The Environmental Protection Authority’s hearings on a seabed mining application have “gone off the rails,” environmental groups Kiwis Against Seabed Mining and Greenpeace have told the EPA.
The EPA has requested a wide range of new information from Trans Tasman Resources Ltd, the company applying to dig up 50 million tonnes of the South Taranaki Bight seabed each year for 35 years for an annual five million tonnes of iron ore for direct export.
However, the groups contend – in a memo sent to the EPA – that this information should have been part of the original application, which the EPA accepted as “complete” in September last year. Forest and Bird, and Ngati Ruanui have sent memos to the EPA supporting KASM’s views.
“This hearing has seriously gone off the rails,” the groups told the EPA, telling the Authority they are considering applying for a judicial review of the process, a declaratory statement, or an appeal based on the flawed process.
“It is demonstrably clear… that the [EPA] has embarked on an exercise of completing and, in effect, proving the Applicant’s case. This is an unlawful exercise of power which also significantly prejudices submitters in opposition to the application.”
“After accepting the original application as ‘complete,’ and after evidence from submitters, the caucusing of a wide range of experts, and recalling experts to give further evidence, the EPA has now turned around and asked the company for a whole lot of new information,” said Phil McCabe, KASM chairperson.
“We knew this information was missing and told the EPA back in September – it was one of the main reasons the EPA refused the company consent for its first application in 2014. Yet the EPA went ahead and accepted this deficient application – and are now requesting detail they should have asked for seven months ago.”
This new information may make the application look very different than it did at the beginning of the process, during the consultation and notification periods. It is requisite for major proposals such as this to have comprehensive and comprehensible information available when parties are deciding whether or not to engage and what areas require attention, energy and resources. To have a considerable amount of information put on the table at the end of the process means that opportunities for proper public engagement in the process have now been lost.
“As a volunteer-run community organisation KASM doesn’t have an open chequebook – this hearing has already cost us tens of thousands of dollars and huge amounts of time,” said McCabe. The fishing industry and Ngati Ruanui have also withdrawn from much of the hearing, citing excessive cost burdens.

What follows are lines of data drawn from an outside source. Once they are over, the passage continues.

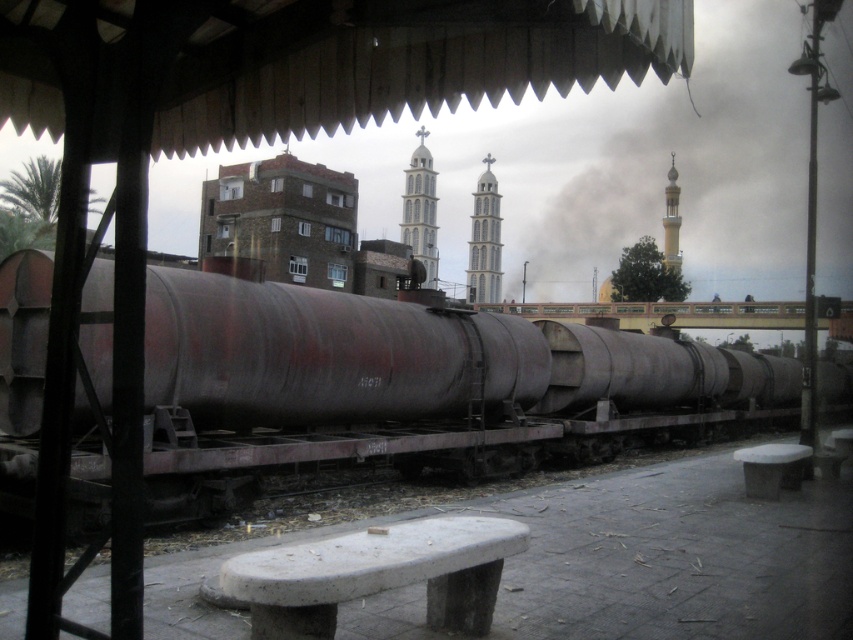
Is point (485, 232) farther from camera compared to point (672, 248)?

Yes, point (485, 232) is farther from viewer.

Describe the element at coordinates (485, 241) in the screenshot. Image resolution: width=853 pixels, height=640 pixels. I see `white glass tower at center` at that location.

Find the location of a particular element. The image size is (853, 640). white glass tower at center is located at coordinates (485, 241).

Who is more distant from viewer, (x=196, y=404) or (x=490, y=289)?

Positioned behind is point (x=490, y=289).

Does point (180, 387) lie behind point (485, 282)?

No, (180, 387) is in front of (485, 282).

Which is behind, point (695, 360) or point (486, 268)?

Positioned behind is point (486, 268).

The image size is (853, 640). I want to click on rusty metal train car at center, so click(x=390, y=372).

Who is more forward, (x=160, y=458) or (x=665, y=195)?

Point (x=160, y=458) is in front.

You are a GUI agent. You are given a task and a screenshot of the screen. Output one action in this format:
    pyautogui.click(x=<x>, y=<y>)
    Task: Click on the rusty metal train car at center
    
    Given the screenshot: What is the action you would take?
    [x=390, y=372]

Which is behind, point (741, 371) or point (670, 198)?

The point (670, 198) is behind.

Identify the location of rusty metal train car at center. (390, 372).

Similar concerns were set out in a memo to the EPA by the fisheries submitters and the local Iwi, Ngati Ruanui, last month – a reaction to the EPA extending the hearing until May 31 to allow the company to complete new modelling around the “plume” of sediment that would be created in the South Taranaki Bight from the mining.
This is the latest in a number of very questionable procedural decisions by the EPA, including allowing the seabed mining company to redact some 190 pages of their application, which was subsequently overturned by the Environment Court in November after KASM and Greenpeace objected.